Top of INPUT DATA
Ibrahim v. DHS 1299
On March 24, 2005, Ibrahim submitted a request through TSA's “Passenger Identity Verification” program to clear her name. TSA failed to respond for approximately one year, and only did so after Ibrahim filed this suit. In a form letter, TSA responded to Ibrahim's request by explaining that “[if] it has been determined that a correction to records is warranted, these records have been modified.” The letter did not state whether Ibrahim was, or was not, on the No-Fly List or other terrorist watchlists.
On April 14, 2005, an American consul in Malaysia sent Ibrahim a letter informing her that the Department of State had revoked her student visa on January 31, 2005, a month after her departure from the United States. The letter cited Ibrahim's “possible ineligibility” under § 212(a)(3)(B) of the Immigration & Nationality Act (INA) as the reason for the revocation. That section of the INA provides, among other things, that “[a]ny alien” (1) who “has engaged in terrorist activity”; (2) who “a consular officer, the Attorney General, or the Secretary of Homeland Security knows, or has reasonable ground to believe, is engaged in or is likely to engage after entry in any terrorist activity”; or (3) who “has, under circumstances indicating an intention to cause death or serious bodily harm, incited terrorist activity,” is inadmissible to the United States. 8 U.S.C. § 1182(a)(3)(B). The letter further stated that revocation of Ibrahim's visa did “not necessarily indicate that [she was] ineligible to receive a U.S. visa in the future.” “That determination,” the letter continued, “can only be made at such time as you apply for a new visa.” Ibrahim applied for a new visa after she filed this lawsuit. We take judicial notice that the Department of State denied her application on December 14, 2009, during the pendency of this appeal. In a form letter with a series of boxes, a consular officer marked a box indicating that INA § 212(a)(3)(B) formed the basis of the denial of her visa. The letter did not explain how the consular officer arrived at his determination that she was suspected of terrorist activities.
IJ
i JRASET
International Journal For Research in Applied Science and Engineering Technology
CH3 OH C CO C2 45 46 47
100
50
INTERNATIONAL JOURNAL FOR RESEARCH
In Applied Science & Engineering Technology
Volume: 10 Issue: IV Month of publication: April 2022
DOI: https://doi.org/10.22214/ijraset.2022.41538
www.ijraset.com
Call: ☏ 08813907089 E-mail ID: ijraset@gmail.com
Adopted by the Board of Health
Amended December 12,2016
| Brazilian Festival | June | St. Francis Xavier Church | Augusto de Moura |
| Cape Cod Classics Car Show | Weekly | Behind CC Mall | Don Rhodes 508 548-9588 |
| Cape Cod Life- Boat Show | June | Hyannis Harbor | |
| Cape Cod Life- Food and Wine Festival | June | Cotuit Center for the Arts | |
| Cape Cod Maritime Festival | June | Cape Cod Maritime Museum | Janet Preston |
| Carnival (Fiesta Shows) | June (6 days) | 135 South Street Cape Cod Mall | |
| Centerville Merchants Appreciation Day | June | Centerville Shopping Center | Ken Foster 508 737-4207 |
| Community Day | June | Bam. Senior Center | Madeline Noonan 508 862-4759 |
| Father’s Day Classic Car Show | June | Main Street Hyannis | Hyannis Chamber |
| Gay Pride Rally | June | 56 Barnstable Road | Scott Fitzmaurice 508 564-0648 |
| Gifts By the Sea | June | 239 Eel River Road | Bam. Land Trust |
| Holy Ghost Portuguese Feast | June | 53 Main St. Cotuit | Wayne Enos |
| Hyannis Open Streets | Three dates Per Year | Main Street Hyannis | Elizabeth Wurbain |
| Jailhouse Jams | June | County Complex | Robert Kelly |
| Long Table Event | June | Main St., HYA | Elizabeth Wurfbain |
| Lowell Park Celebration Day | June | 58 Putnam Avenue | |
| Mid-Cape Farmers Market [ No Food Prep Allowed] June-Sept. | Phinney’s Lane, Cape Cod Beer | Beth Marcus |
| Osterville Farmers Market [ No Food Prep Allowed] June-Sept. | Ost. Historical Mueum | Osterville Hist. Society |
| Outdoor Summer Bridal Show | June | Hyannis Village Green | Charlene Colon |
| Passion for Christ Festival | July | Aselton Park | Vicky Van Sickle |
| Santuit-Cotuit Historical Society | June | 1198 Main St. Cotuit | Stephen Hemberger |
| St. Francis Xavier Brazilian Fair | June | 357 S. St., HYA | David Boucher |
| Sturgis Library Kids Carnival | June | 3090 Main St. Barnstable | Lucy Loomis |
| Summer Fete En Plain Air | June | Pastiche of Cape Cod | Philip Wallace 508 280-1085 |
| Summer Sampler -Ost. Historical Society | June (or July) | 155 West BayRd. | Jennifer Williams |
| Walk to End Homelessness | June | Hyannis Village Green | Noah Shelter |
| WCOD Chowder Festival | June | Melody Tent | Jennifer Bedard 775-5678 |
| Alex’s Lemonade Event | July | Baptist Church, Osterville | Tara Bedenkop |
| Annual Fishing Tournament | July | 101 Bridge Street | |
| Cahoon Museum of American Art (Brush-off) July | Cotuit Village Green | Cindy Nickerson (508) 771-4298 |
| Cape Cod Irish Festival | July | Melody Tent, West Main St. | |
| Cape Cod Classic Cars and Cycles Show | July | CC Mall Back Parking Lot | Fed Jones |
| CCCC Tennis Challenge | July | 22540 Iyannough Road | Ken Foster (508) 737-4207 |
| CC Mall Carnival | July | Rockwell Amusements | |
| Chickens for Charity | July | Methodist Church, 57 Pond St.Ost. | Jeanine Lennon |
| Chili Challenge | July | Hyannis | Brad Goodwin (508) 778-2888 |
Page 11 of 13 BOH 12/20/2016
Bottom of INPUT DATA
WHAT THIS TASK INVOLVES: Write every record out again exactly.

EXERCISE ANSWER:
Ibrahim v. DHS 1299
On March 24, 2005, Ibrahim submitted a request through TSA's “Passenger Identity Verification” program to clear her name. TSA failed to respond for approximately one year, and only did so after Ibrahim filed this suit. In a form letter, TSA responded to Ibrahim's request by explaining that “[if] it has been determined that a correction to records is warranted, these records have been modified.” The letter did not state whether Ibrahim was, or was not, on the No-Fly List or other terrorist watchlists.
On April 14, 2005, an American consul in Malaysia sent Ibrahim a letter informing her that the Department of State had revoked her student visa on January 31, 2005, a month after her departure from the United States. The letter cited Ibrahim's “possible ineligibility” under § 212(a)(3)(B) of the Immigration & Nationality Act (INA) as the reason for the revocation. That section of the INA provides, among other things, that “[a]ny alien” (1) who “has engaged in terrorist activity”; (2) who “a consular officer, the Attorney General, or the Secretary of Homeland Security knows, or has reasonable ground to believe, is engaged in or is likely to engage after entry in any terrorist activity”; or (3) who “has, under circumstances indicating an intention to cause death or serious bodily harm, incited terrorist activity,” is inadmissible to the United States. 8 U.S.C. § 1182(a)(3)(B). The letter further stated that revocation of Ibrahim's visa did “not necessarily indicate that [she was] ineligible to receive a U.S. visa in the future.” “That determination,” the letter continued, “can only be made at such time as you apply for a new visa.” Ibrahim applied for a new visa after she filed this lawsuit. We take judicial notice that the Department of State denied her application on December 14, 2009, during the pendency of this appeal. In a form letter with a series of boxes, a consular officer marked a box indicating that INA § 212(a)(3)(B) formed the basis of the denial of her visa. The letter did not explain how the consular officer arrived at his determination that she was suspected of terrorist activities.
IJ
i JRASET
International Journal For Research in Applied Science and Engineering Technology
CH3 OH C CO C2 45 46 47
100
50
INTERNATIONAL JOURNAL FOR RESEARCH
In Applied Science & Engineering Technology
Volume: 10 Issue: IV Month of publication: April 2022
DOI: https://doi.org/10.22214/ijraset.2022.41538
www.ijraset.com
Call: ☏ 08813907089 E-mail ID: ijraset@gmail.com
Adopted by the Board of Health
Amended December 12,2016
| Brazilian Festival | June | St. Francis Xavier Church | Augusto de Moura |
| Cape Cod Classics Car Show | Weekly | Behind CC Mall | Don Rhodes 508 548-9588 |
| Cape Cod Life- Boat Show | June | Hyannis Harbor | |
| Cape Cod Life- Food and Wine Festival | June | Cotuit Center for the Arts | |
| Cape Cod Maritime Festival | June | Cape Cod Maritime Museum | Janet Preston |
| Carnival (Fiesta Shows) | June (6 days) | 135 South Street Cape Cod Mall | |
| Centerville Merchants Appreciation Day | June | Centerville Shopping Center | Ken Foster 508 737-4207 |
| Community Day | June | Bam. Senior Center | Madeline Noonan 508 862-4759 |
| Father’s Day Classic Car Show | June | Main Street Hyannis | Hyannis Chamber |
| Gay Pride Rally | June | 56 Barnstable Road | Scott Fitzmaurice 508 564-0648 |
| Gifts By the Sea | June | 239 Eel River Road | Bam. Land Trust |
| Holy Ghost Portuguese Feast | June | 53 Main St. Cotuit | Wayne Enos |
| Hyannis Open Streets | Three dates Per Year | Main Street Hyannis | Elizabeth Wurbain |
| Jailhouse Jams | June | County Complex | Robert Kelly |
| Long Table Event | June | Main St., HYA | Elizabeth Wurfbain |
| Lowell Park Celebration Day | June | 58 Putnam Avenue | |
| Mid-Cape Farmers Market [ No Food Prep Allowed] June-Sept. | Phinney’s Lane, Cape Cod Beer | Beth Marcus |
| Osterville Farmers Market [ No Food Prep Allowed] June-Sept. | Ost. Historical Mueum | Osterville Hist. Society |
| Outdoor Summer Bridal Show | June | Hyannis Village Green | Charlene Colon |
| Passion for Christ Festival | July | Aselton Park | Vicky Van Sickle |
| Santuit-Cotuit Historical Society | June | 1198 Main St. Cotuit | Stephen Hemberger |
| St. Francis Xavier Brazilian Fair | June | 357 S. St., HYA | David Boucher |
| Sturgis Library Kids Carnival | June | 3090 Main St. Barnstable | Lucy Loomis |
| Summer Fete En Plain Air | June | Pastiche of Cape Cod | Philip Wallace 508 280-1085 |
| Summer Sampler -Ost. Historical Society | June (or July) | 155 West BayRd. | Jennifer Williams |
| Walk to End Homelessness | June | Hyannis Village Green | Noah Shelter |
| WCOD Chowder Festival | June | Melody Tent | Jennifer Bedard 775-5678 |
| Alex’s Lemonade Event | July | Baptist Church, Osterville | Tara Bedenkop |
| Annual Fishing Tournament | July | 101 Bridge Street | |
| Cahoon Museum of American Art (Brush-off) July | Cotuit Village Green | Cindy Nickerson (508) 771-4298 |
| Cape Cod Irish Festival | July | Melody Tent, West Main St. | |
| Cape Cod Classic Cars and Cycles Show | July | CC Mall Back Parking Lot | Fed Jones |
| CCCC Tennis Challenge | July | 22540 Iyannough Road | Ken Foster (508) 737-4207 |
| CC Mall Carnival | July | Rockwell Amusements | |
| Chickens for Charity | July | Methodist Church, 57 Pond St.Ost. | Jeanine Lennon |
| Chili Challenge | July | Hyannis | Brad Goodwin (508) 778-2888 |
Page 11 of 13 BOH 12/20/2016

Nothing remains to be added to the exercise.